Patience is always a virtue when listening to the Dead C. If one takes the time, and listens closely, one begins to find order in the chaos. While the vocals are absent from this record, it is still song oriented, if more abstractly so. It does not totally forgo structure or form like the turn of the century Dead C was exploring. It still has hums and hisses, but they seem to have more intent and not just chance behind them. There is space on this record, along with the rock-ist rawk.
“Empire,” the first jam, is sprawling and barely controlled, like the parking lot of an abandoned mid-west box store or the last stages of the British or Roman Empire. “Empire” is about as straight ahead rock as the Dead C get. The chugging guitars would not be misplaced in a Crazy Horse end-of-the-song train wreck. Robert Yeats’ drumming is solid, structured and tight. The driving guitar sits well with the atonal squawk. Like all empires, it seems to chug along sustainably, until you notice bits of thread beginning to fall off in strands from the composition, like retirement funds in the dying days of American capitalist empire in the 21st century. By the time you notice the shift to atonality, the form is already slowly collapsing, sliding slowly into the sea like the poorly built McMansion beach house in an earthquake zone.

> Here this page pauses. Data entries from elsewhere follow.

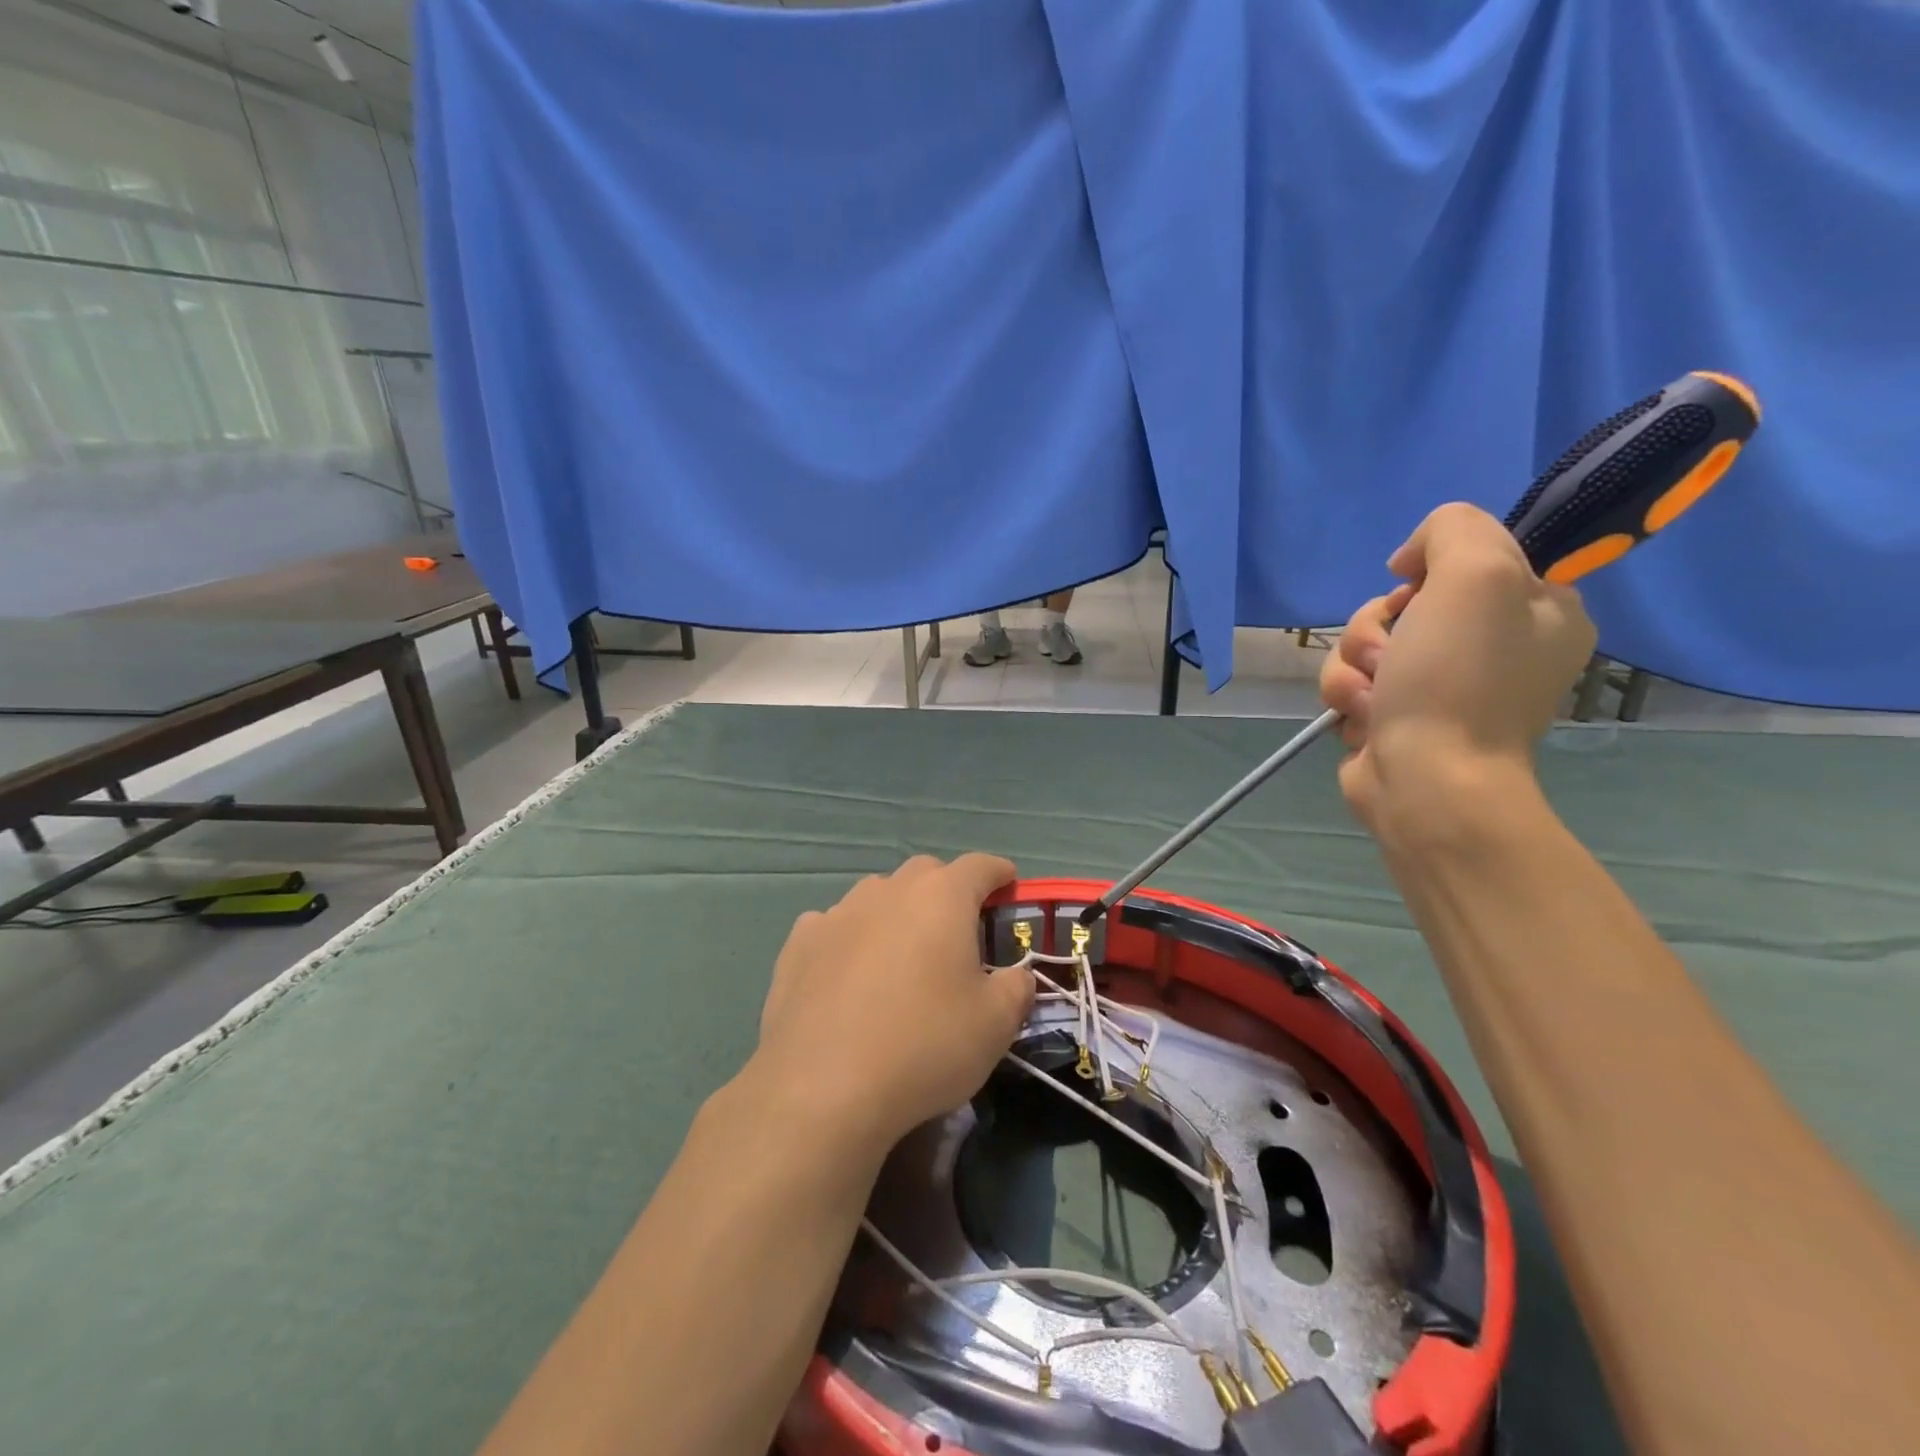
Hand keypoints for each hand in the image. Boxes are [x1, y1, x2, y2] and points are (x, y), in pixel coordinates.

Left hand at [746, 854, 1033, 1155]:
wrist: (822, 1088)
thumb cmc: (924, 1046)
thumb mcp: (996, 1024)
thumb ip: (1016, 988)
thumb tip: (1016, 976)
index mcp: (941, 897)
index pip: (979, 866)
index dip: (999, 873)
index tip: (1008, 884)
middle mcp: (888, 891)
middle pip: (925, 874)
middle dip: (947, 891)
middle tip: (958, 931)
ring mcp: (838, 913)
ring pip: (877, 897)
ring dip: (896, 915)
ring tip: (901, 957)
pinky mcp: (799, 943)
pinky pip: (835, 927)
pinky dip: (850, 940)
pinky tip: (849, 975)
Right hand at [1320, 503, 1595, 829]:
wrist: (1427, 780)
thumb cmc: (1458, 679)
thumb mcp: (1477, 573)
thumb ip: (1454, 529)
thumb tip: (1409, 564)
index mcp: (1541, 611)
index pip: (1468, 560)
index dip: (1428, 570)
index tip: (1415, 591)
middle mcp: (1495, 647)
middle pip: (1403, 603)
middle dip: (1375, 626)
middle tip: (1388, 655)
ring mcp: (1442, 687)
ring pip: (1368, 644)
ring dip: (1353, 665)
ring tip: (1372, 697)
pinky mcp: (1397, 717)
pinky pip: (1355, 684)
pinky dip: (1348, 698)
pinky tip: (1365, 719)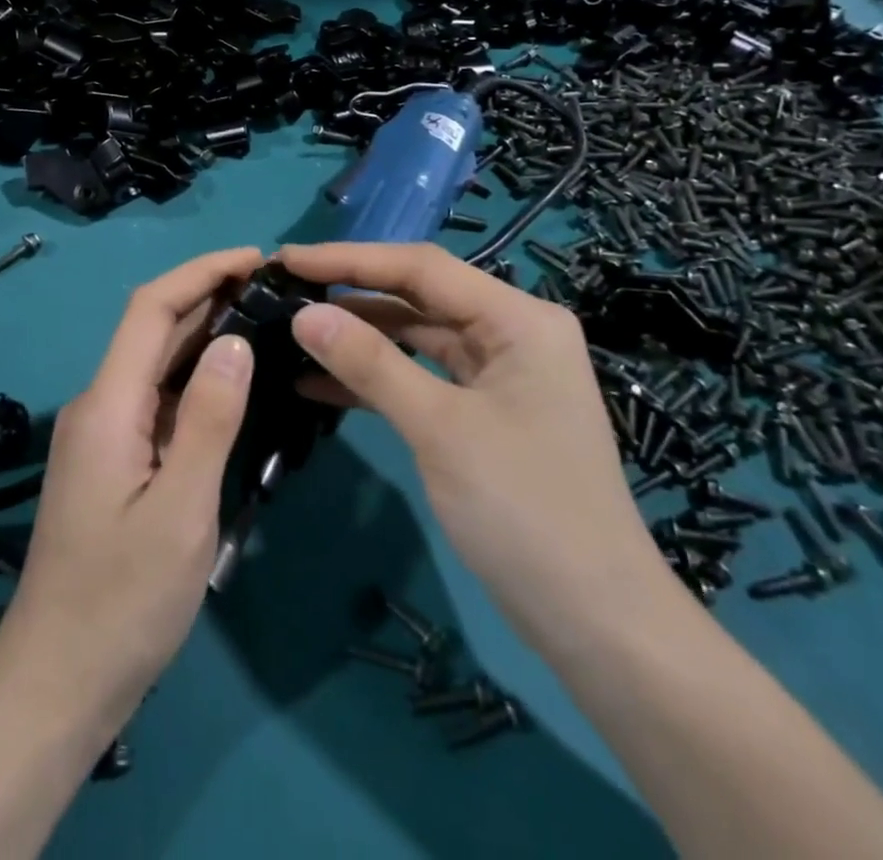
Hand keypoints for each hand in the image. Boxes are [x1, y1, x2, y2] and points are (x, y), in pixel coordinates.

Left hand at [0, 246, 263, 734]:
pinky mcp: (114, 461)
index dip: (201, 272)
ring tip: (266, 320)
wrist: (57, 685)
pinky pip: (158, 400)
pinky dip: (197, 378)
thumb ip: (209, 420)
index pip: (151, 309)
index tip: (256, 257)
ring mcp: (104, 434)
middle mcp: (99, 405)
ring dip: (205, 334)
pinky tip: (235, 383)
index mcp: (108, 405)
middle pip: (153, 329)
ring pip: (156, 364)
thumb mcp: (181, 511)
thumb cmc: (122, 602)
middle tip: (275, 289)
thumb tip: (234, 340)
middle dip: (209, 295)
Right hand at [280, 242, 664, 643]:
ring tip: (294, 333)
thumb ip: (370, 363)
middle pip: (420, 297)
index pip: (422, 268)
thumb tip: (303, 315)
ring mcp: (500, 374)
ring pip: (418, 337)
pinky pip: (423, 378)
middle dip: (352, 295)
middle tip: (286, 292)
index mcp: (518, 318)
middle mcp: (512, 332)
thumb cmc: (525, 511)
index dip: (350, 259)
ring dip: (360, 338)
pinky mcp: (486, 412)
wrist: (596, 623)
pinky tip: (319, 383)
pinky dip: (378, 380)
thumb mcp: (440, 429)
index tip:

“Federation” comes in with cymbal clangs and reverberated-out space drone. It is over as soon as it finds its own expanse. “Shaft” features some cracked broken beats that could have easily come from the latest dance hit Gate record. The drum loop on this track, though, is thrashy and blown out, while the beats on the Gate record were warm, round and cushy. The drum loop dies out and form terminates.
“South” inhabits a very Bardo Pond spiritual head space. The amp hum sounds of the early 1990s lo-fi, but I think it is deliberate rather than accidental. Space expands in this song, much like the universe is expanding. A simple rattling sub-surface loop provides the barest of tethers to solids before total evaporation. Something squeals, a mistake? It is stopped abruptly. The other guitar slowly strums, while the second guitar goes into an epileptic fit before coming to a very quick haunting halt.